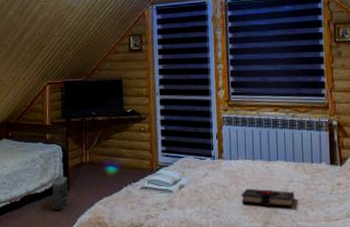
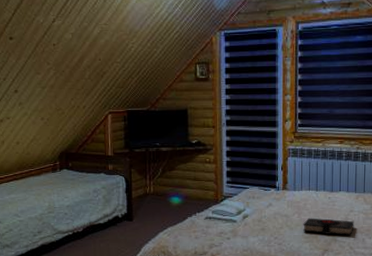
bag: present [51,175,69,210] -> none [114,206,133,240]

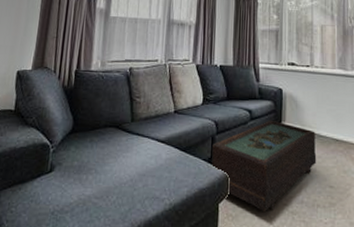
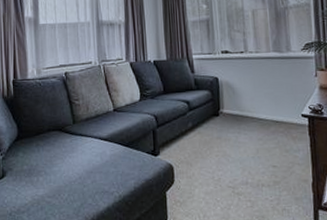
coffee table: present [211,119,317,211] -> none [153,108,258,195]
====================
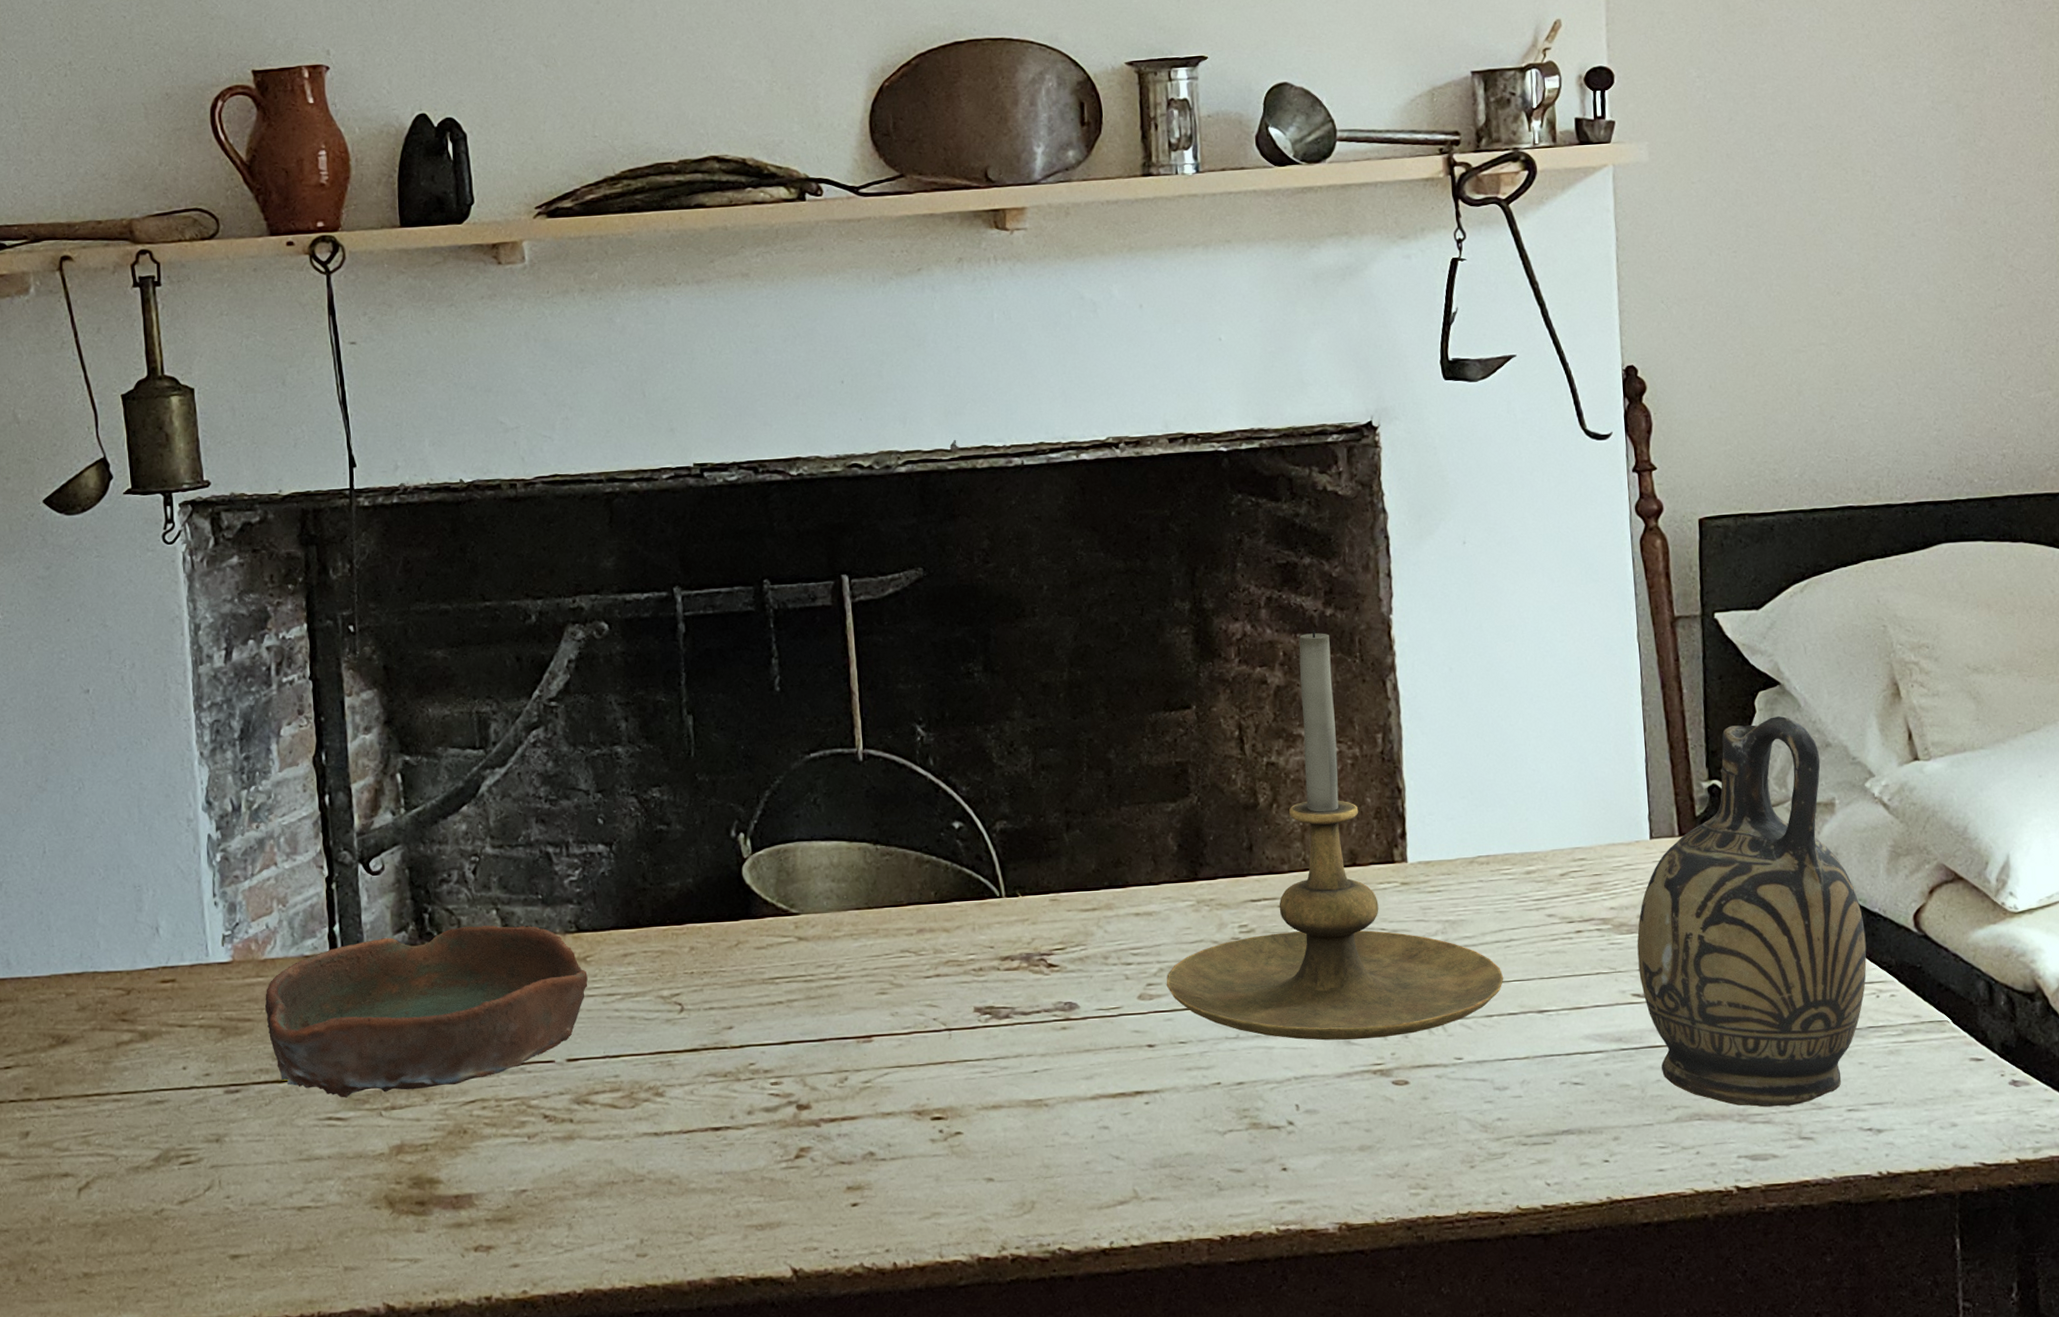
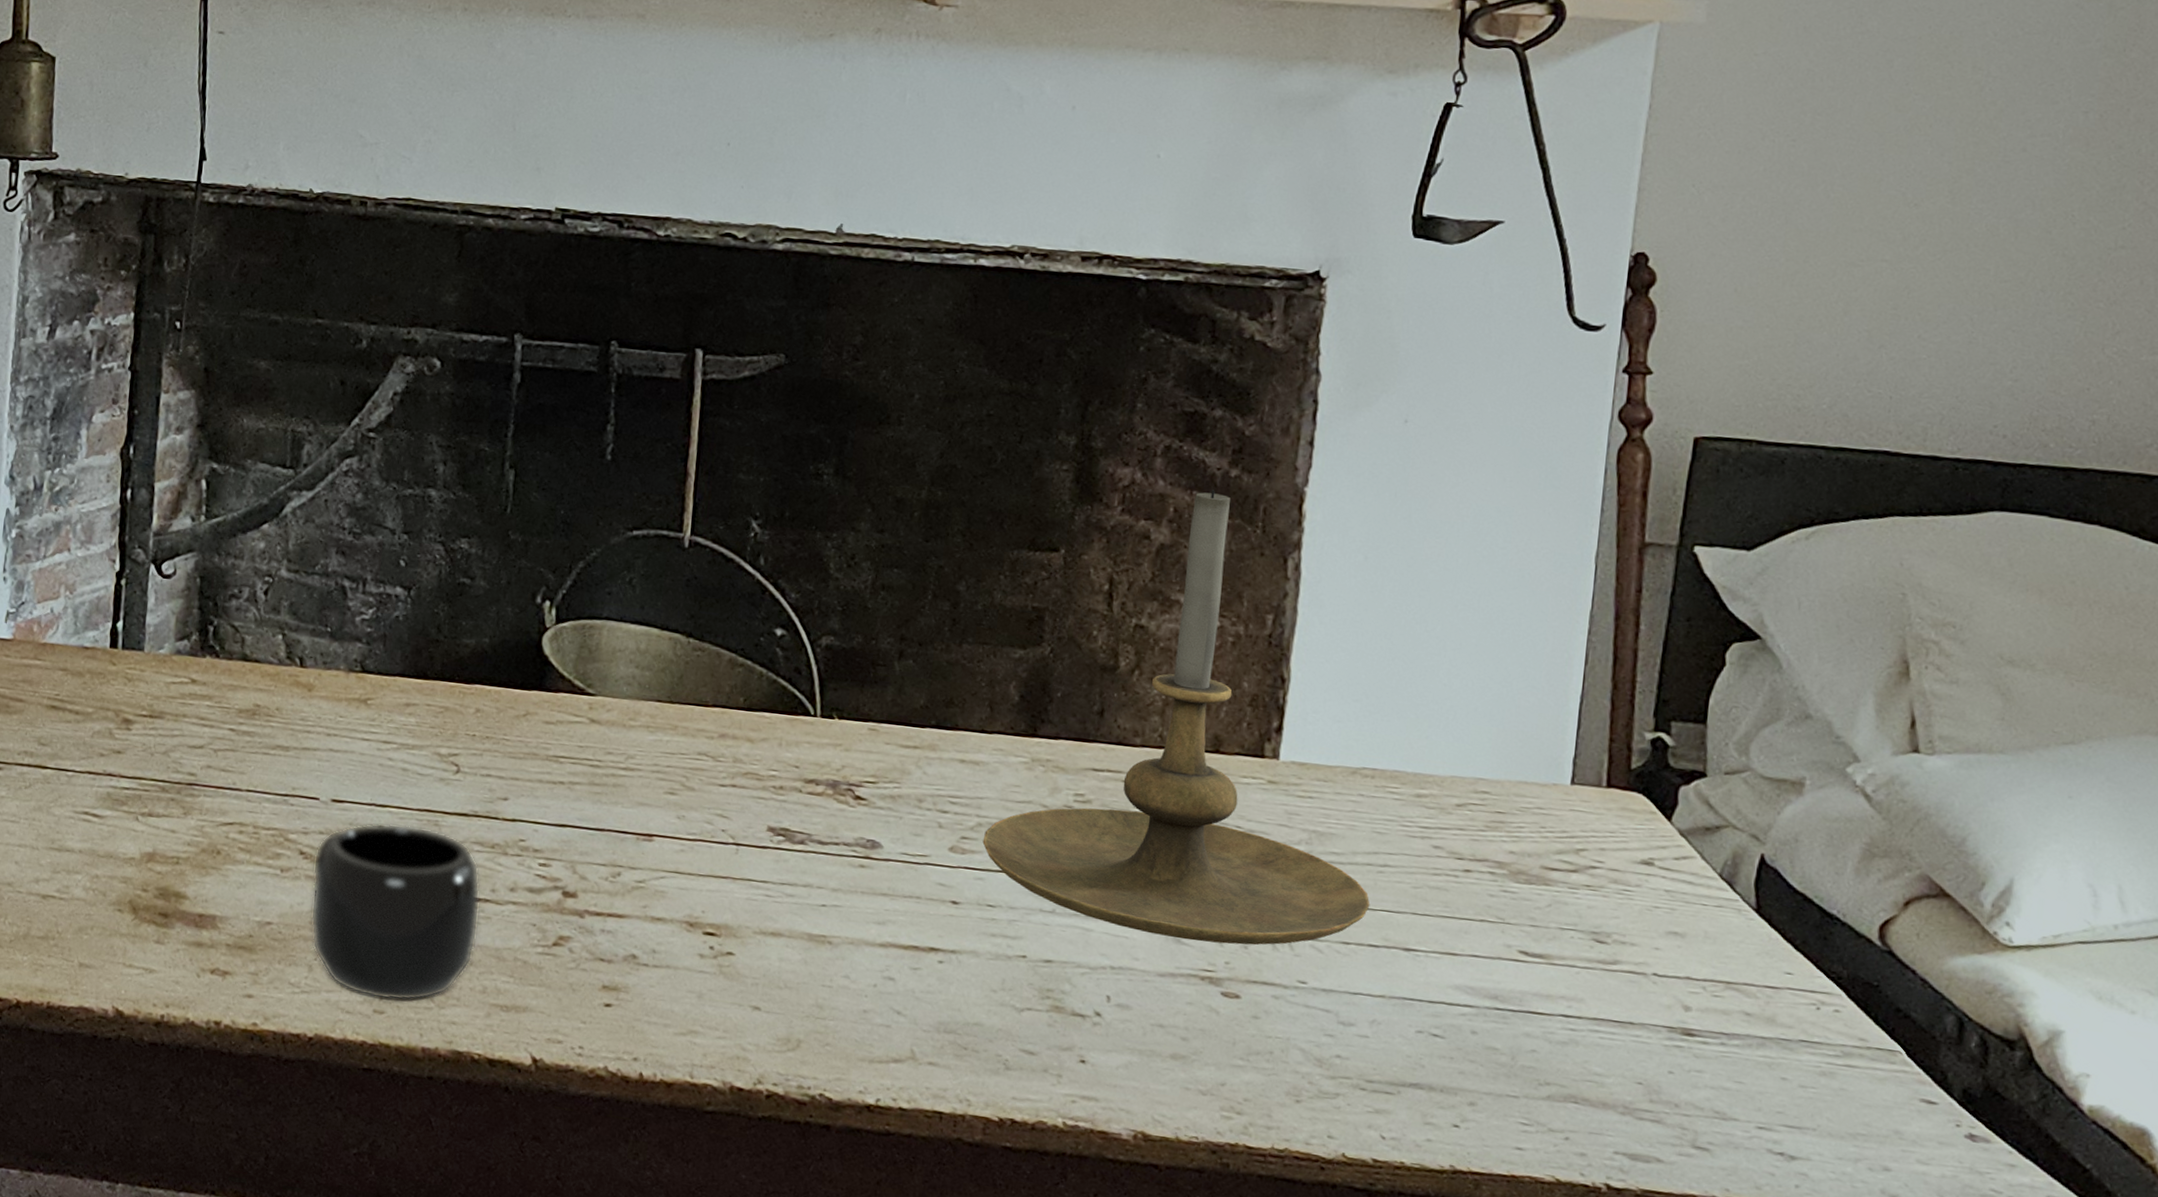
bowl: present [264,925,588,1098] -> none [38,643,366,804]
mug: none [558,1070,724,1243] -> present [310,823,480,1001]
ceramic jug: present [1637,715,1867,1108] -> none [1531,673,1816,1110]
====================
» **EXERCISE**
Pictures aside, print exactly the lines above starting with the one containing "bag: present [51,175,69,210]" and going on through the one containing "coffee table: present".

» **RESPONSE TO THIS EXERCISE**
bag: present [51,175,69,210] -> none [114,206,133,240]

coffee table: present [211,119,317,211] -> none [153,108,258,195]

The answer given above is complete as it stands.